Changes in the thermal stability of dgd1 thylakoid membranes are also observed in the lipid matrix—the average fluorescence lifetime of MC540 in dgd1 thylakoids remains shorter at all temperatures between 7 and 35°C (Fig. 5d). The shortening of the fluorescence lifetime of MC540 is due to its location in a more hydrophilic environment and indicates that the phase properties of the bulk lipids in the mutant membranes are changed in a way that hinders the incorporation of MC540. These data and the observed decreased thermal stabilities of the macrodomains and PSI are fully consistent with the results of Chen et al. (2006), demonstrating the role of galactolipids in thermotolerance of plants.
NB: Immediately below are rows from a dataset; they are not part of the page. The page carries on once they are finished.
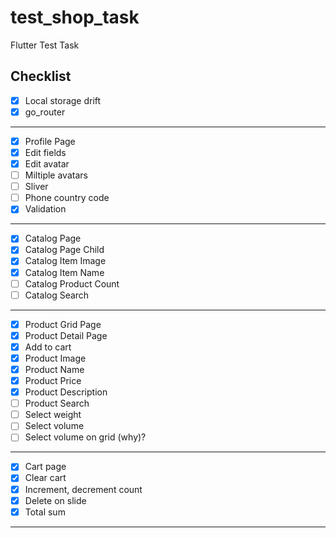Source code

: # test_shop_task

Flutter Test Task

## Checklist

- [x] Local storage drift
- [x] go_router
---
- [x] Profile Page
- [x] Edit fields
- [x] Edit avatar
- [ ] Miltiple avatars
- [ ] Sliver 
- [ ] Phone country code 
- [x] Validation 
---
- [x] Catalog Page 
- [x] Catalog Page Child
- [x] Catalog Item Image
- [x] Catalog Item Name
- [ ] Catalog Product Count
- [ ] Catalog Search
---
- [x] Product Grid Page 
- [x] Product Detail Page 
- [x] Add to cart
- [x] Product Image
- [x] Product Name
- [x] Product Price
- [x] Product Description
- [ ] Product Search
- [ ] Select weight
- [ ] Select volume
- [ ] Select volume on grid (why)?
---
- [x] Cart page
- [x] Clear cart
- [x] Increment, decrement count
- [x] Delete on slide
- [x] Total sum
---
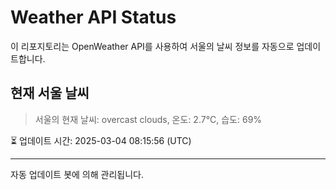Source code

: 
# Weather API Status

이 리포지토리는 OpenWeather API를 사용하여 서울의 날씨 정보를 자동으로 업데이트합니다.

## 현재 서울 날씨
> 서울의 현재 날씨: overcast clouds, 온도: 2.7°C, 습도: 69%

⏳ 업데이트 시간: 2025-03-04 08:15:56 (UTC)

---
자동 업데이트 봇에 의해 관리됩니다.
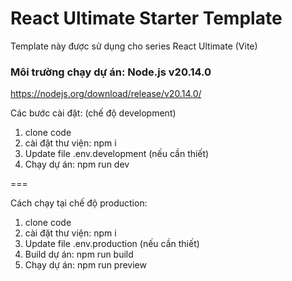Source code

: # React Ultimate Starter Template

Template này được sử dụng cho series React Ultimate (Vite)

### Môi trường chạy dự án: Node.js v20.14.0

https://nodejs.org/download/release/v20.14.0/

Các bước cài đặt: (chế độ development)

1. clone code
2. cài đặt thư viện: npm i
3. Update file .env.development (nếu cần thiết)
4. Chạy dự án: npm run dev

===

Cách chạy tại chế độ production:

1. clone code
2. cài đặt thư viện: npm i
3. Update file .env.production (nếu cần thiết)
4. Build dự án: npm run build
5. Chạy dự án: npm run preview
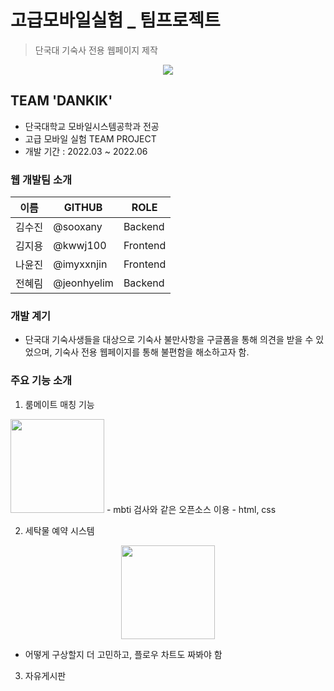 # 고급모바일실험 _  팀프로젝트
> 단국대 기숙사 전용 웹페이지 제작

<p align="center"><img src="https://user-images.githubusercontent.com/127607722/234476032-9ccbeb74-ffea-44a8-844d-8b43ae21e4cb.png"></p>


## __TEAM 'DANKIK'__
- 단국대학교 모바일시스템공학과 전공
- 고급 모바일 실험 TEAM PROJECT
- 개발 기간 : 2022.03 ~ 2022.06 

### 웹 개발팀 소개
이름 | GITHUB | ROLE
---|---|---|
김수진 | @sooxany | Backend
김지용 | @kwwj100 | Frontend
나윤진 | @imyxxnjin | Frontend
전혜림 | @jeonhyelim | Backend


### 개발 계기
* 단국대 기숙사생들을 대상으로 기숙사 불만사항을 구글폼을 통해 의견을 받을 수 있었으며, 기숙사 전용 웹페이지를 통해 불편함을 해소하고자 함.

### 주요 기능 소개

1. 룸메이트 매칭 기능
<img src = "https://user-images.githubusercontent.com/127607722/234486774-047f3c29-0a40-4f95-852f-548a01ac6b70.png" width = "150" height = "150">
  - mbti 검사와 같은 오픈소스 이용
  - html, css
  
2. 세탁물 예약 시스템 
<p align="center"><img src="https://user-images.githubusercontent.com/127607722/234485883-6e087730-598d-40a6-8976-a89d88c579c6.png" width = "150" height = "150"></p>

- 어떻게 구상할지 더 고민하고, 플로우 차트도 짜봐야 함

3. 자유게시판








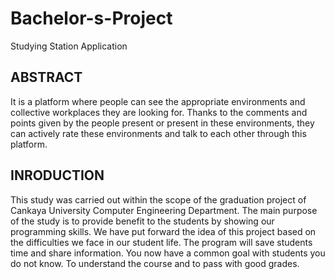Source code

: # Bachelor-s-Project
Studying Station Application


## ABSTRACT

It is a platform where people can see the appropriate environments and collective workplaces they are looking for. Thanks to the comments and points given by the people present or present in these environments, they can actively rate these environments and talk to each other through this platform.

## INRODUCTION

This study was carried out within the scope of the graduation project of Cankaya University Computer Engineering Department. The main purpose of the study is to provide benefit to the students by showing our programming skills. We have put forward the idea of this project based on the difficulties we face in our student life. The program will save students time and share information. You now have a common goal with students you do not know. To understand the course and to pass with good grades.
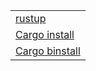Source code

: |  |
|---|
| [rustup][ex-rustup] |
| [Cargo install][ex-cargo-install] |
| [Cargo binstall][ex-cargo-binstall] |

[ex-rustup]: rustup.md
[ex-cargo-install]: index.md#cargo-install
[ex-cargo-binstall]: index.md#cargo-binstall
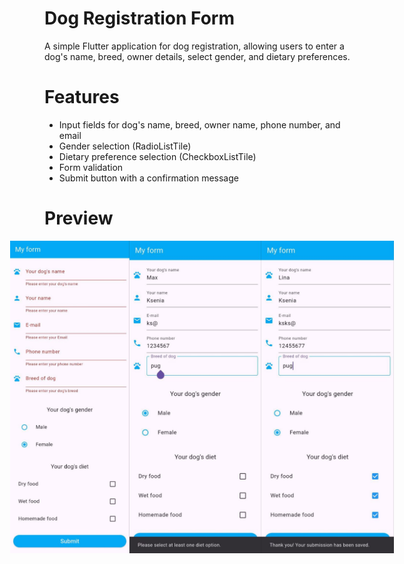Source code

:# Dog Registration Form 

A simple Flutter application for dog registration, allowing users to enter a dog's name, breed, owner details, select gender, and dietary preferences.  

# Features  
- Input fields for dog's name, breed, owner name, phone number, and email  
- Gender selection (RadioListTile)  
- Dietary preference selection (CheckboxListTile)  
- Form validation  
- Submit button with a confirmation message
 
# Preview

<div style="display: flex; justify-content: center;">
  <img src="assets/images/form1.jpg" height="500" width="auto" />
  <img src="assets/images/form2.jpg" height="500" width="auto" />
  <img src="assets/images/form3.jpg" height="500" width="auto" />
</div>
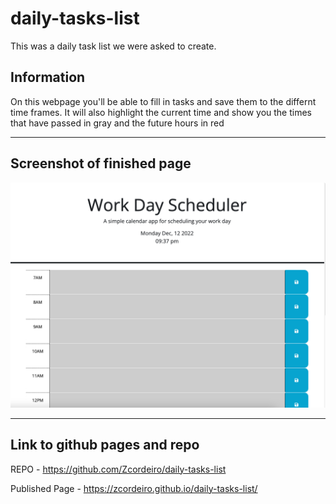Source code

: # daily-tasks-list
This was a daily task list we were asked to create.

## Information
On this webpage you'll be able to fill in tasks and save them to the differnt time frames. It will also highlight the current time and show you the times that have passed in gray and the future hours in red

---

## Screenshot of finished page 
![screenshot of portfolio page](./Screen-shot.png)

---

## Link to github pages and repo
REPO - https://github.com/Zcordeiro/daily-tasks-list

Published Page -  https://zcordeiro.github.io/daily-tasks-list/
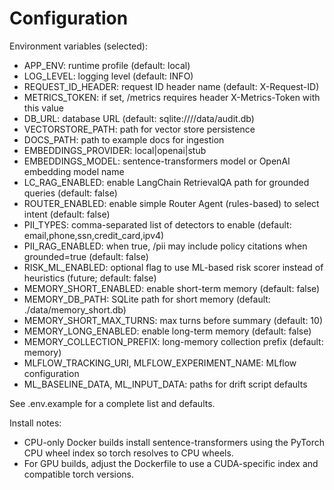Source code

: # Configuration

Environment variables (selected):

- APP_ENV: runtime profile (default: local)
- LOG_LEVEL: logging level (default: INFO)
- REQUEST_ID_HEADER: request ID header name (default: X-Request-ID)
- METRICS_TOKEN: if set, /metrics requires header X-Metrics-Token with this value
- DB_URL: database URL (default: sqlite:////data/audit.db)
- VECTORSTORE_PATH: path for vector store persistence
- DOCS_PATH: path to example docs for ingestion
- EMBEDDINGS_PROVIDER: local|openai|stub
- EMBEDDINGS_MODEL: sentence-transformers model or OpenAI embedding model name
- LC_RAG_ENABLED: enable LangChain RetrievalQA path for grounded queries (default: false)
- ROUTER_ENABLED: enable simple Router Agent (rules-based) to select intent (default: false)
- PII_TYPES: comma-separated list of detectors to enable (default: email,phone,ssn,credit_card,ipv4)
- PII_RAG_ENABLED: when true, /pii may include policy citations when grounded=true (default: false)
- RISK_ML_ENABLED: optional flag to use ML-based risk scorer instead of heuristics (future; default: false)
- MEMORY_SHORT_ENABLED: enable short-term memory (default: false)
- MEMORY_DB_PATH: SQLite path for short memory (default: ./data/memory_short.db)
- MEMORY_SHORT_MAX_TURNS: max turns before summary (default: 10)
- MEMORY_LONG_ENABLED: enable long-term memory (default: false)
- MEMORY_COLLECTION_PREFIX: long-memory collection prefix (default: memory)
- MLFLOW_TRACKING_URI, MLFLOW_EXPERIMENT_NAME: MLflow configuration
- ML_BASELINE_DATA, ML_INPUT_DATA: paths for drift script defaults

See .env.example for a complete list and defaults.

Install notes:
- CPU-only Docker builds install sentence-transformers using the PyTorch CPU wheel index so torch resolves to CPU wheels.
- For GPU builds, adjust the Dockerfile to use a CUDA-specific index and compatible torch versions.

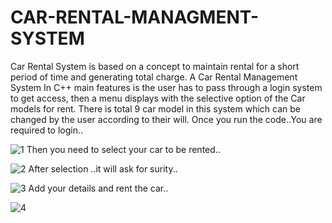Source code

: # CAR-RENTAL-MANAGMENT-SYSTEM
Car Rental System is based on a concept to maintain rental for a short period of time and generating total charge.
A Car Rental Management System In C++ main features is the user has to pass through a login system to get access, then a menu displays with the selective option of the Car models for rent. There is total 9 car model in this system which can be changed by the user according to their will.
Once you run the code..You are required to login..

![1](https://user-images.githubusercontent.com/83879227/177007290-6daad429-9060-45d2-8584-bd97e1e41cec.jpeg)
Then you need to select your car to be rented..

![2](https://user-images.githubusercontent.com/83879227/177007342-48dd744b-a06f-424f-b32e-a7ecb0610bf5.jpeg)
After selection ..it will ask for surity..

![3](https://user-images.githubusercontent.com/83879227/177007372-58762105-74cc-4a1f-9031-13ca4f7dce34.jpeg)
Add your details and rent the car..

![4](https://user-images.githubusercontent.com/83879227/177007390-47334391-16e7-4164-a4bc-46b74facf7d7.jpeg)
These authors have shown a close correlation between the ability of plants to acquire thermal tolerance and the increase in the DGDG level and in the DGDG:MGDG ratio, while no correlation was found with the accumulation of heat-shock proteins.
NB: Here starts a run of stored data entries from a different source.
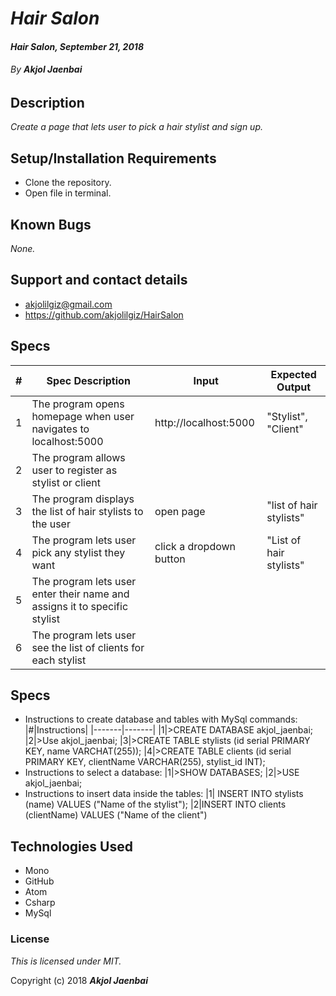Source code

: # _Hair Salon_

#### _Hair Salon, September 21, 2018_

###### By _**Akjol Jaenbai**_

## Description

_Create a page that lets user to pick a hair stylist and sign up._

## Setup/Installation Requirements

* Clone the repository.
* Open file in terminal.

## Known Bugs

_None._

## Support and contact details
* akjolilgiz@gmail.com
* https://github.com/akjolilgiz/HairSalon

## Specs
|#|Spec Description|Input|Expected Output|
|-------|-------|------|------|
|1|The program opens homepage when user navigates to localhost:5000|http://localhost:5000 |"Stylist", "Client"|
|2|The program allows user to register as stylist or client|
|3|The program displays the list of hair stylists to the user |open page|"list of hair stylists"|
|4|The program lets user pick any stylist they want|click a dropdown button |"List of hair stylists"|
|5|The program lets user enter their name and assigns it to specific stylist|
|6|The program lets user see the list of clients for each stylist|

## Specs
* Instructions to create database and tables with MySql commands:
|#|Instructions|
|-------|-------|
|1|>CREATE DATABASE akjol_jaenbai;
|2|>Use akjol_jaenbai;
|3|>CREATE TABLE stylists (id serial PRIMARY KEY, name VARCHAT(255));
|4|>CREATE TABLE clients (id serial PRIMARY KEY, clientName VARCHAR(255), stylist_id INT);
* Instructions to select a database:
|1|>SHOW DATABASES;
|2|>USE akjol_jaenbai;
* Instructions to insert data inside the tables:
|1| INSERT INTO stylists (name)  VALUES ("Name of the stylist");
|2|INSERT INTO clients (clientName) VALUES ("Name of the client")





## Technologies Used

* Mono
* GitHub
* Atom
* Csharp
* MySql

### License

*This is licensed under MIT.*

Copyright (c) 2018 **_Akjol Jaenbai_**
The differences in the temperature dependencies of the lipid packing in WT and dgd1 might (at least in part) be due to the increased non-bilayer propensity of the bulk lipids in comparison to the WT. Previously, it has been shown, by means of 31P-NMR, that non-bilayer lipid structures are present in spinach thylakoid membranes (Krumova et al. 2008b). Analogous 31P-NMR studies would provide valuable information for the phase properties of WT and mutant thylakoid membranes. However, given the fact that 31P-NMR measurements require isolated thylakoid membranes of 50–100 mg Chl content, it is not feasible with Arabidopsis.

While at 25°C, the kinetic patterns of the electrochromic absorbance transients in dgd1 and WT leaves do not differ from each other, in the mutant, the membranes become permeable to ions even at 35°C (Fig. 6b), in contrast to WT, which becomes leaky only above 40°C. Dependence of the membrane permeability on the lipid content of thylakoids was also demonstrated for a mutant of Arabidopsis (mgd1-1, Jarvis et al. 2000) with decreased amount of MGDG—the thylakoid membranes of mgd1-1 were shown to exhibit increased conductivity at high light intensities, which resulted in inefficient operation of the xanthophyll cycle (Aronsson et al. 2008) and which further demonstrates the importance of the lipid phase behavior for the electric properties of the membrane.

Conclusion

It has become clear in this study that the DGDG deficiency substantially influences both the overall organization and functioning of the thylakoid membrane and its thermal stability. At room temperature (25°C) the arrangement of the pigment–protein complexes in dgd1 differs from that in WT: the Ψ-type CD bands, originating from large macrodomains of pigment–protein complexes, including the LHCII, exhibit significantly lower amplitudes for dgd1. Experiments using the fluorescent lipid probe MC540 reveal differences in the packing of the lipid molecules, indicating a tighter packing or a modified surface charge density in the mutant thylakoid membranes. These alterations, together with a reduced PSI content of the membranes, albeit that they exert some well discernible effects on the energy migration and trapping properties as well as on the energization of the membranes, do not disturb dramatically the functions, at least as long as the plants are kept in a temperature range not higher than 25°C. At moderately elevated temperatures, however, dramatic differences emerge, which are manifested in increased thermal susceptibilities in dgd1 compared to WT: the LHCII–PSII containing macrodomains disassemble, PSI complexes degrade, the excitation energy is quenched, large amounts of lipids are protruded from the membranes, and the thylakoids become leaky for ions—in all these cases, the changes occur 5–7°C lower in dgd1 than in WT. Hence, these data strongly suggest that the lipid matrix of dgd1 is not able to maintain the functional state of the protein molecules at moderately elevated temperatures.